Researchers whose institutions can’t afford such subscriptions often have difficulty accessing the articles they need to conduct their work. Many universities and libraries that do choose to subscribe say they have little leverage in price negotiations with the publishers, yet some have come up with effective power tactics in negotiation.
Open Access and Beyond
Challenging the status quo, thousands of so-called open-access research journals have sprung up under a different business model. Instead of charging subscribers for content, they charge researchers to publish their papers—about $1,000, in some cases—and then post them for free online. Large academic publishers such as the Dutch firm Elsevier have launched their open-access journals, though they tend to be less prestigious than their subscription-based journals.

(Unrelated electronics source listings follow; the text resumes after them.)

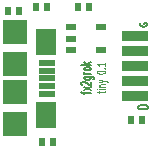
<source format=gts>
%TF.GenerationSoftware,KiCad,Pcbnew,4.0.6+dfsg1-1*%
%TF.CreationDate,2017-09-08T13:55:37+02:00*%
%TF.ProjectId,fx2grok-tiny,66783267726F6B2D74696E792E6B6963,rev?*%
%TF.FileFunction,Soldermask,Top*%
%FSLAX46Y46*%
G04 Gerber Fmt 4.6, Leading zero omitted, Abs format (unit mm)*
G04 Created by KiCad (PCBNEW 4.0.6+dfsg1-1) date Fri Sep  8 13:55:37 2017*
%MOMM*%
%LPD*%
G01*
G04 APERTURE LIST*
%ADD10C,0.150000*%
%ADD11C,0.114300*%
%ADD12C,0.127000*%
%ADD13R,0.500380X0.701040*%
%ADD14R,0.863600X0.609600*%
%ADD15R,2.301900X0.861060*%
%ADD16R,1.450340X0.500380*%
%ADD17R,1.701800X2.202180*%
%ADD18R,2.001520X2.001520*%
G04 APERTURE END LIST*
D10*
D11*
X76260960Y-45994320D02*
X76260960Y-45820149D01*
X76023893Y-45929006D02*
X76633493Y-45929006D01*
X76701227Y-45907234D01*
X76735093Y-45863692D01*
X76735093Y-45820149D01*
X76735093Y-45667749D02*
X76260960Y-45667749D01*
X76023893Y-45667749D02*
X76057760Y-45689520D01*
X76091627Y-45667749D01*
X76057760Y-45645977D01*
X76023893Y-45667749D01*
X76091627Y-45667749D01*
X76260960Y-45450035D02*
X76735093Y-45450035D01*
X76328693Y-45450035D02*
X76294827Y-45428263D01*
X76260960Y-45384721D01*
X76260960Y-45319406D01*
X76294827Y-45275863D01*
X76362560Y-45254092D01*
X76735093Y-45254092D01*
X76260960Y-45079921D02*
X76735093Y-44971064D01*
X76260960Y-44862206D02*
X76735093Y-44971064D01*
X76904427Y-45014606D01*
X76938293Y-45036378D01*
X76972160Y-45079921D01*
X76023893Y-44252606D02*
X76023893Y-44209063D01*
X76057760Y-44165520D01*
X76091627Y-44143749D01*
X76159360Y-44121978D01*
X76294827Y-44100206D01*
X76464160Y-44100206D01*
X76599627Y-44121978D01*
X76667360Y-44143749D01*
X76701227Y-44165520D01*
X76735093Y-44209063D01*
X76735093Y-44252606D01*
X76701227Y-44296149D01*
X76667360Y-44317920D01*
X76599627Y-44339692D01*
X76464160Y-44361463D01*
X76294827Y-44361463D01*
X76159360Y-44339692D01*
X76091627Y-44317920D01*
X76057760Y-44296149D01*
X76023893Y-44252606D01*
X76667360Y-43904263D02*
X76701227Y-43882491D01*
X76735093Y-43904263D01*
X76701227Y-43926034D01*
X76667360Y-43904263D01*
X76735093Y-43904263D01*
X76735093Y-43447063D02*
X76735093Y-43708320D01*
X76735093Y-43577692D02*
X76023893Y-43577692D01*
X76125493Y-43621235D01*
X76193227Y-43664777D01*
X76227093Y-43708320D01*
D12*
X74994951Y-46093622D02*
X74994951Y-45900098D01*
X75519885Y-46021051D02*
X74844970Y-46021051D01*
X74769980Y-45996860D01*
X74732485Y-45948479D01*
X74732485Y-45900098D01*
X75519885Y-45779146D02*
X74994951Y-45513050D01*
X74994951Y-45779146D02*
X75519885Y-45513050D01*
X74807475Y-45343717D02*
X74769980Y-45319527D01*
X74732485Y-45271146D01*
X74732485Y-45150193D01*
X74769980Y-45101812D01*
X74807475Y-45077622D01*
X74882466Y-45053431D01*
X74957456Y-45053431D01*
X75069942Y-45077622D01*
X75519885Y-45367908D01*
X75519885Y-45053431D01*
X74994951Y-44618002D02*
X75632370Y-44618002D01*
X75707361Y-44642193D01*
X75744856Y-44666383D01*
X75782351Y-44714764D01*
X75782351Y-44787336D01*
X75744856Y-44835717D01*
X75482390Y-44618002D02*
X75519885Y-44666383D01*
X75519885Y-44763145D01*
X75482390Y-44811526D01*
X75444894Y-44835717D01*
X75369904Y-44859907D01*
X75144932Y-44859907D01*
X75069942Y-44835717D01*
X75032447Y-44811526D01*
X74994951Y-44763145D01*
X74994951Y-44666383D01*
X75032447Y-44618002D01*
X75519885Y-44376098D02*
X74994951Y-44376098D01*
X75144932Y-44376098D02*
X75069942Y-44351907D01*
X75032447Y-44327717D01*
X74994951Y-44279336D01*
X74994951Y-44230955D01*
X75519885Y-43989050D02*
X75482390Y-44037431D01*
X75444894Y-44061622D01*
X75369904Y-44085812D01*
X75144932Y-44085812D01*
X75069942Y-44061622D01*
X75032447Y-44037431D01*
X74994951Y-43989050D01*
X74994951Y-43916479D01*
X75032447Y-43868098D01*
X75069942Y-43843907D01*
X75144932Y-43819717D01*
X75369904Y-43819717D01*
X75444894Y-43843907D01*
X75482390Y-43868098D01*
X75519885Y-43916479D01*
X75519885Y-43989050D01*
X75519885Y-43602003D02*
X74732485Y-43602003D01*
X75219923Y-43553622D02*
X75519885Y-43408479D01*
X74994951Y-43408479D02*
X75294913Y-43602003D01*
X79702660Y-40075152D02*
X79672422Y-40123533D01*
X79672422Y-40196105D01*
X79702660Y-40268676D01*
X79763136Y-40317057D01*
X79823612Y-40341248D01*
X79944565Y-40365438D01*
X80035279Y-40365438D01*
X80156231Y-40341248D01*
X80216708Y-40317057D01*
X80277184Y-40268676D01*
X80307422Y-40196105D01*
X80307422Y-40147724D01*
X80277184Y-40075152D01*
X80246946Y-40050962D01*
X80035279Y-40050962D01*
X80035279Y-40147724D01*
X79530170Y-47222914D02*
X79530170Y-47163486D01*
X79568360Y-47104057D01*
X79606550Y-47074343D01*
X79682931Y-47044629D01*
X79835693Y-47014914D01*
X80026646Y-47014914D01*
X80179408Y-47044629D01*
X80255789Y-47074343D01*
X80293979Y-47104057D01*
X80332170Y-47163486D01*
X80332170Y-47222914D01*
X80293979Y-47282343D01*
X80255789Y-47312057D01*
X80179408Y-47341772D01*
X80026646Y-47371486D01*
X79835693Y-47371486D01*
X79682931Y-47341772D01*
X79606550Y-47312057D01*
X79568360Y-47282343D01*
X79530170Y-47222914D01*
D13*
X75379580Y-38735000D03*
X74480420Y-38735000D03*
X71823580Y-38735000D03*
X70924420Y-38735000D03*
D14*
X73880980Y-40446960D03*
X73880980Y-42351960D03*
X76420980Y-40446960D03*
X73880980Y-41399460D03*
X76420980Y-42351960D03*
D13*
X68521580Y-39065200D03*
X69420740Y-39065200D03*
X78925420Y-48260000D03*
X79824580Y-48260000D03*
X72331580Y-50165000D03*
X71432420Y-50165000D03*
D15*
X79281020Y-46248320D03*
X79281020Y-44973240D03*
X79281020Y-43698160D03*
X79281020Y-42423080D03*
X79281020Y-41148000D03*
D16*
X71800720Y-43449240D03*
X71800720Y-44099480D03*
X71800720Y-44749720D03*
X71800720Y-45399960D03*
X71800720Y-46050200D03*
D17*
X71701660Y-41650920D03*
X71701660Y-47851060D03*
D18*
X69151500Y-48648620D03*
X69151500Y-45948600D03*
X69151500Y-43550840D03*
X69151500Y-40850820D03*
M02*

</source>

Many institutions view open access as the future of academic publishing. Take the University of California (UC) system, which generates nearly 10% of all U.S. research output. UC took the bold move of dropping its nearly $11 million annual Elsevier subscription in February 2019 in pursuit of open access.
The hardball negotiation tactic got Elsevier’s attention. After off-and-on negotiations, the two sides reached a breakthrough in June 2020. “They came to us with an attitude of wanting to work with us to find common ground, so that they could reenter business with us, as we’re a major customer,” UC Berkeley campus library head Jeffrey MacKie-Mason said in an interview on the UC website. In March 2021, UC announced it had reached a “mutually beneficial” agreement with Elsevier that will make all research published in Elsevier journals with a UC lead author open access.
In 2023, the University of Oregon (UO) and the University of Washington also paused their Elsevier subscriptions, citing pricing that has outpaced inflation. “It’s possible that Elsevier may start to rethink things if enough schools are dropping out of these deals,” UO collection management librarian Dave Fowler told student newspaper, the Daily Emerald.
Other power tactics in negotiation draw on strength in numbers. A consortium of more than 700 German research institutions and libraries called Project DEAL reached separate agreements with publishers Wiley and Springer Nature to make it easier for authors from member institutions to publish their papers open access for a fee (€2,750 per article, or about $3,000), Science reported in 2019.
Elsevier proved a tougher sell. When a negotiation deadline passed without an agreement in January 2017, 200 German research institutions let their Elsevier subscriptions lapse to try to spur concessions. But Project DEAL and Elsevier have remained at an impasse since 2018.
Support from a Key Partner
Sometimes interested bystanders can contribute their own power tactics in negotiation and decision-making. The U.S. government has long pushed for the research it funds to be more affordable and available. In 2016, then–U.S. president Barack Obama’s Office of Science and Technology Policy (OSTP) mandated that certain large government agencies require the manuscripts they fund to be freely available within a year of publication. In 2022, under the Biden White House, the OSTP expanded the directive by requiring academic journals to provide immediate access to all publicly funded papers.
3 Power Tactics in Negotiation
When facing your own personal Goliath, keep these three tips in mind:
- Look for strength in numbers. You might be able to increase your negotiating leverage significantly by forming a coalition with other weak parties. Just be careful to avoid breaking antitrust rules and laws when teaming up with competitors.
- Seek out powerful allies. Government agencies and officials, advocacy and watchdog groups, and other bystanders may have an interest in helping you address a power imbalance. Consider who might help, then show them what they have to gain.
- Be willing to walk away. If you can’t make inroads with the other party no matter how hard you try, consider walking away—but be sure you can survive a long impasse or replace them with other partners.
What other power tactics in negotiation have you found helpful when your bargaining position was weak?